* [To do]:
In the entries that follow, the first line to write out is the one containing "Corrected FHTCs, Bahera: 559 -> 300", and the last is the one containing "2: 0.0743 -> 0.055". Reproduce that stretch exactly, with nothing before or after it.
=== Begin Enclosure ===
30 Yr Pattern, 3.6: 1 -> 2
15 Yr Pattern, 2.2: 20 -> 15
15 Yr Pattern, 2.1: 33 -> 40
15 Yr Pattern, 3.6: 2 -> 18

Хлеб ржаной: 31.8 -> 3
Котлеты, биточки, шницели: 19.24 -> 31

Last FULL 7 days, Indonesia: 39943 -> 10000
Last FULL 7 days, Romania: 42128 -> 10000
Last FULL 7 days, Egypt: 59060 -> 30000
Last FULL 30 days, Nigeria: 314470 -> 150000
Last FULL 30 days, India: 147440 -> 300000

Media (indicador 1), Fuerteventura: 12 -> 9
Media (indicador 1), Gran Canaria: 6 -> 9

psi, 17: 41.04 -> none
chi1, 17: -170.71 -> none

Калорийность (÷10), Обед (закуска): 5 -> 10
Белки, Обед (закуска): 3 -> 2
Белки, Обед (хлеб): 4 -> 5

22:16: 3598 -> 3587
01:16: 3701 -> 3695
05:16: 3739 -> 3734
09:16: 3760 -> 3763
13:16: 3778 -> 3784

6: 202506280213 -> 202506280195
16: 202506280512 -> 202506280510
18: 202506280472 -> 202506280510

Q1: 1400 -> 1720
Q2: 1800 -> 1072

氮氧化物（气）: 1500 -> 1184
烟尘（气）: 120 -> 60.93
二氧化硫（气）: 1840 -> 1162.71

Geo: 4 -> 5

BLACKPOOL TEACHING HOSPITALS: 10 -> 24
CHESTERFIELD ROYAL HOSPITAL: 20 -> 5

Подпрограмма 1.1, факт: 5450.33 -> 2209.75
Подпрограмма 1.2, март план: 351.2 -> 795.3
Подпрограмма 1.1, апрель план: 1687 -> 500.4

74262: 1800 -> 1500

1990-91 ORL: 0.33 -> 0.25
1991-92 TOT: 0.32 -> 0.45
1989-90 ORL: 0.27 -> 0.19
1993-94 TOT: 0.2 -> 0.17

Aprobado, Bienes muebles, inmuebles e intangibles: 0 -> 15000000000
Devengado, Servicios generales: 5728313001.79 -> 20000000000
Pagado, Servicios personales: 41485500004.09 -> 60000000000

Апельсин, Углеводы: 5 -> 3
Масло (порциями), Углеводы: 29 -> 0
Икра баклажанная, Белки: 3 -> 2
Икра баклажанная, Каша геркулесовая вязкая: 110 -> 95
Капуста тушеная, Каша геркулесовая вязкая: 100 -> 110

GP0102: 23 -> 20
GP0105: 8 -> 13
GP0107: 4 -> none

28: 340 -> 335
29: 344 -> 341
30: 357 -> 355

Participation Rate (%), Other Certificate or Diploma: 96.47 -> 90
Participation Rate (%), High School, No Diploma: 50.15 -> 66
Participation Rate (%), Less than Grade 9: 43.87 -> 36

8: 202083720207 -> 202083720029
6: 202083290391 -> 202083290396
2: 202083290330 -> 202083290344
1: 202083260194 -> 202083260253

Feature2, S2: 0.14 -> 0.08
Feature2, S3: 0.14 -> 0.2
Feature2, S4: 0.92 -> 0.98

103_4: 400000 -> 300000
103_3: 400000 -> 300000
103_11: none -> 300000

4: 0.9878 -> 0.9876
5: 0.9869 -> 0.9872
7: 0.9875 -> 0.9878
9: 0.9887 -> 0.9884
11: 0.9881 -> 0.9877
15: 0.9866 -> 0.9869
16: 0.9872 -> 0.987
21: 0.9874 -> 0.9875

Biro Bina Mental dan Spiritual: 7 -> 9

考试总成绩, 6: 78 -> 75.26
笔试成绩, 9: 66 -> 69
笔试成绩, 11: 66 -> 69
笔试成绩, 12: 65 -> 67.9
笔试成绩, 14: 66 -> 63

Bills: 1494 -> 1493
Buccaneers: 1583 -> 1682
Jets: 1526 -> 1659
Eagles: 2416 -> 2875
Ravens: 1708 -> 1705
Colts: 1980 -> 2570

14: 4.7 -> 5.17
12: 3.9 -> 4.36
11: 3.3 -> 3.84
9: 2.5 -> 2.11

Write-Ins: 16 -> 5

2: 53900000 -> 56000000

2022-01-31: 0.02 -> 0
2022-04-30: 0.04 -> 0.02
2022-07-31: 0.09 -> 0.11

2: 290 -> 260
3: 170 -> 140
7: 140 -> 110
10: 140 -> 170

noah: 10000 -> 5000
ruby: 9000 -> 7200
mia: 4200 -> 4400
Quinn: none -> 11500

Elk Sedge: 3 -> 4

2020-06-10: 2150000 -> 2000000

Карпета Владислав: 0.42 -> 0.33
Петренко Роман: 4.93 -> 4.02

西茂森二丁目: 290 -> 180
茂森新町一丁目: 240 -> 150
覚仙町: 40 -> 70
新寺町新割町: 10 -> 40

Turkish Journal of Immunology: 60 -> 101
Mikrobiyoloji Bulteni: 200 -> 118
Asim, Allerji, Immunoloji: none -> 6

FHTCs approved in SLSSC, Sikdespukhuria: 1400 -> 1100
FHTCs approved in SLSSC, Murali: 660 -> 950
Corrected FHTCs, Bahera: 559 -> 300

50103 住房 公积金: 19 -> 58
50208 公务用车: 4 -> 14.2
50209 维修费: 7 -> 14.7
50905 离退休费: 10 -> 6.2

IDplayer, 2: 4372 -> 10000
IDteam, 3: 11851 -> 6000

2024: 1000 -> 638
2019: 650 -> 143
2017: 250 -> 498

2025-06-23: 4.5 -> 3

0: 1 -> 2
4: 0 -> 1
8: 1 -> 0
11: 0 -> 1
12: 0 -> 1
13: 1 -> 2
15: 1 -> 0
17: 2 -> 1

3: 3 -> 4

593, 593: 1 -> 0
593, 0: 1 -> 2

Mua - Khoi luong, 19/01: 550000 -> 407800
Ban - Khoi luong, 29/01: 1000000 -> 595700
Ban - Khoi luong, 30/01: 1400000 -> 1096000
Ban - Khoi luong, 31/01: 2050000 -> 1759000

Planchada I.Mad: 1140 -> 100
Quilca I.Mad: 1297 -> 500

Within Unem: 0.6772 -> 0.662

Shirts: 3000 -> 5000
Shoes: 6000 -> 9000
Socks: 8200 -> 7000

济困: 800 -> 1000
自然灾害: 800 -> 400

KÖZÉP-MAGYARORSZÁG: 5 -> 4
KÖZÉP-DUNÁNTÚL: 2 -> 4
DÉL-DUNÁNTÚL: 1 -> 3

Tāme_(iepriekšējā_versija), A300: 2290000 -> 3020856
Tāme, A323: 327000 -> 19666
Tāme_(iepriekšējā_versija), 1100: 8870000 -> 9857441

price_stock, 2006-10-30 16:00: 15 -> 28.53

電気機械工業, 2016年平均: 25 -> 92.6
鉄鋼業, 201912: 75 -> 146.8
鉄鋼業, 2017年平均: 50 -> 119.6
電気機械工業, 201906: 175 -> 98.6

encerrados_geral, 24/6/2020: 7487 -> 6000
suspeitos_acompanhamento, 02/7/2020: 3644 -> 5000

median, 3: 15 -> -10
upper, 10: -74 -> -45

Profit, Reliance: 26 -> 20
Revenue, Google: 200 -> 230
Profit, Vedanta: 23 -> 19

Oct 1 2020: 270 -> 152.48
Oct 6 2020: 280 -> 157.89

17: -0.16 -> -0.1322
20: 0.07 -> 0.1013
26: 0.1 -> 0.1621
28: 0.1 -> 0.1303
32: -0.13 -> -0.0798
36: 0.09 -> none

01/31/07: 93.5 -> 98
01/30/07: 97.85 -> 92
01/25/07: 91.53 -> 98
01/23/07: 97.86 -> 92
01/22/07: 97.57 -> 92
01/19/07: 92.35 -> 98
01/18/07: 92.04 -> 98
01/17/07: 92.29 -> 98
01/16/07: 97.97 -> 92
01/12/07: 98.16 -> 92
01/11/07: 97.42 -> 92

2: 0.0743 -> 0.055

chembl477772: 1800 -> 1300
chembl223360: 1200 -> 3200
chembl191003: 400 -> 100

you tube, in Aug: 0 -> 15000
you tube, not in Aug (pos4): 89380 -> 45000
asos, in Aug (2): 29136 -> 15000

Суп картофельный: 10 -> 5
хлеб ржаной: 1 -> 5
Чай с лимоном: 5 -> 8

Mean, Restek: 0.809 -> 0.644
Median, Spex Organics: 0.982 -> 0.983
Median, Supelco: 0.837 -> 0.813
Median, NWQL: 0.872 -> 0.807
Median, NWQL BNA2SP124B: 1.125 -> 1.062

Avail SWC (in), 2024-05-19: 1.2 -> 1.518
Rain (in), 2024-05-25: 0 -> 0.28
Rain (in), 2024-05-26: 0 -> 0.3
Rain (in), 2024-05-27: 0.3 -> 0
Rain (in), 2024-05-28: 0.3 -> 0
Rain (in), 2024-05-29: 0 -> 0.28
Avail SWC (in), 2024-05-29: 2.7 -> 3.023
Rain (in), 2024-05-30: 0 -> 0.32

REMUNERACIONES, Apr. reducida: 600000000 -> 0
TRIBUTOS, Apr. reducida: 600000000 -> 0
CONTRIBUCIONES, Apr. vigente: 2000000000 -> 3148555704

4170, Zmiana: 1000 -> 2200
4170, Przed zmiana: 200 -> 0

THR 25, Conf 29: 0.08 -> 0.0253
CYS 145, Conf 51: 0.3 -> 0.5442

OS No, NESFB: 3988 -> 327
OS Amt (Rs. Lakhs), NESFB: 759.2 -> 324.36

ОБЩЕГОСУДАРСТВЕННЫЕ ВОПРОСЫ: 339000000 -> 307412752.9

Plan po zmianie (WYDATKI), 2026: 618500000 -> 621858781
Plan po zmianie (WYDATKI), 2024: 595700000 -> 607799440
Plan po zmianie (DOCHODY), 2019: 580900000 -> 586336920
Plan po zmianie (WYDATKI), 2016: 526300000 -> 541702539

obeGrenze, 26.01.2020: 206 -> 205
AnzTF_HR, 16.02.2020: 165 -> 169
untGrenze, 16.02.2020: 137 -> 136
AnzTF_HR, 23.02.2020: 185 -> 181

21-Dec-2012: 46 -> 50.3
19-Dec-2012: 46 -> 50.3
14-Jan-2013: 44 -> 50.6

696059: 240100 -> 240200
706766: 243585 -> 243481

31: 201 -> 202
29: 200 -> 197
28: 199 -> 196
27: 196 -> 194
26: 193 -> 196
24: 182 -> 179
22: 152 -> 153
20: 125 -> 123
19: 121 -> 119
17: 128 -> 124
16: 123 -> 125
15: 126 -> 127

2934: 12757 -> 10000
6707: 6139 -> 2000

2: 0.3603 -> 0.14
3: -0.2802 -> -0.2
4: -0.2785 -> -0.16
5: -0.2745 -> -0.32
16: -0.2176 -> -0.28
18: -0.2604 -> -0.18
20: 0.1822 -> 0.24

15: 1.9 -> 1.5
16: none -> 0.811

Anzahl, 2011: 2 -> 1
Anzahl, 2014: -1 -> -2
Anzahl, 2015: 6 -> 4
=== End Enclosure ===
* [Written answer]:
Corrected FHTCs, Bahera: 559 -> 300

50103 住房 公积金: 19 -> 58
50208 公务用车: 4 -> 14.2
50209 维修费: 7 -> 14.7
50905 离退休费: 10 -> 6.2

IDplayer, 2: 4372 -> 10000
IDteam, 3: 11851 -> 6000

2024: 1000 -> 638
2019: 650 -> 143
2017: 250 -> 498

2025-06-23: 4.5 -> 3

0: 1 -> 2
4: 0 -> 1
8: 1 -> 0
11: 0 -> 1
12: 0 -> 1
13: 1 -> 2
15: 1 -> 0
17: 2 -> 1

3: 3 -> 4

593, 593: 1 -> 0
593, 0: 1 -> 2

Mua - Khoi luong, 19/01: 550000 -> 407800
Ban - Khoi luong, 29/01: 1000000 -> 595700
Ban - Khoi luong, 30/01: 1400000 -> 1096000
Ban - Khoi luong, 31/01: 2050000 -> 1759000

Planchada I.Mad: 1140 -> 100
Quilca I.Mad: 1297 -> 500

Within Unem: 0.6772 -> 0.662

Shirts: 3000 -> 5000
Shoes: 6000 -> 9000
Socks: 8200 -> 7000

济困: 800 -> 1000
自然灾害: 800 -> 400

KÖZÉP-MAGYARORSZÁG: 5 -> 4
KÖZÉP-DUNÁNTÚL: 2 -> 4
DÉL-DUNÁNTÚL: 1 -> 3

Tāme_(iepriekšējā_versija), A300: 2290000 -> 3020856
Tāme, A323: 327000 -> 19666
Tāme_(iepriekšējā_versija), 1100: 8870000 -> 9857441

price_stock, 2006-10-30 16:00: 15 -> 28.53

電気機械工業, 2016年平均: 25 -> 92.6
鉄鋼業, 201912: 75 -> 146.8
鉄鋼業, 2017年平均: 50 -> 119.6
電気機械工業, 201906: 175 -> 98.6

encerrados_geral, 24/6/2020: 7487 -> 6000
suspeitos_acompanhamento, 02/7/2020: 3644 -> 5000

median, 3: 15 -> -10
upper, 10: -74 -> -45

Profit, Reliance: 26 -> 20
Revenue, Google: 200 -> 230
Profit, Vedanta: 23 -> 19

Oct 1 2020: 270 -> 152.48
Oct 6 2020: 280 -> 157.89

17: -0.16 -> -0.1322
20: 0.07 -> 0.1013
26: 0.1 -> 0.1621
28: 0.1 -> 0.1303
32: -0.13 -> -0.0798
36: 0.09 -> none

01/31/07: 93.5 -> 98
01/30/07: 97.85 -> 92
01/25/07: 91.53 -> 98
01/23/07: 97.86 -> 92
01/22/07: 97.57 -> 92
01/19/07: 92.35 -> 98
01/18/07: 92.04 -> 98
01/17/07: 92.29 -> 98
01/16/07: 97.97 -> 92
01/12/07: 98.16 -> 92
01/11/07: 97.42 -> 92

2: 0.0743 -> 0.055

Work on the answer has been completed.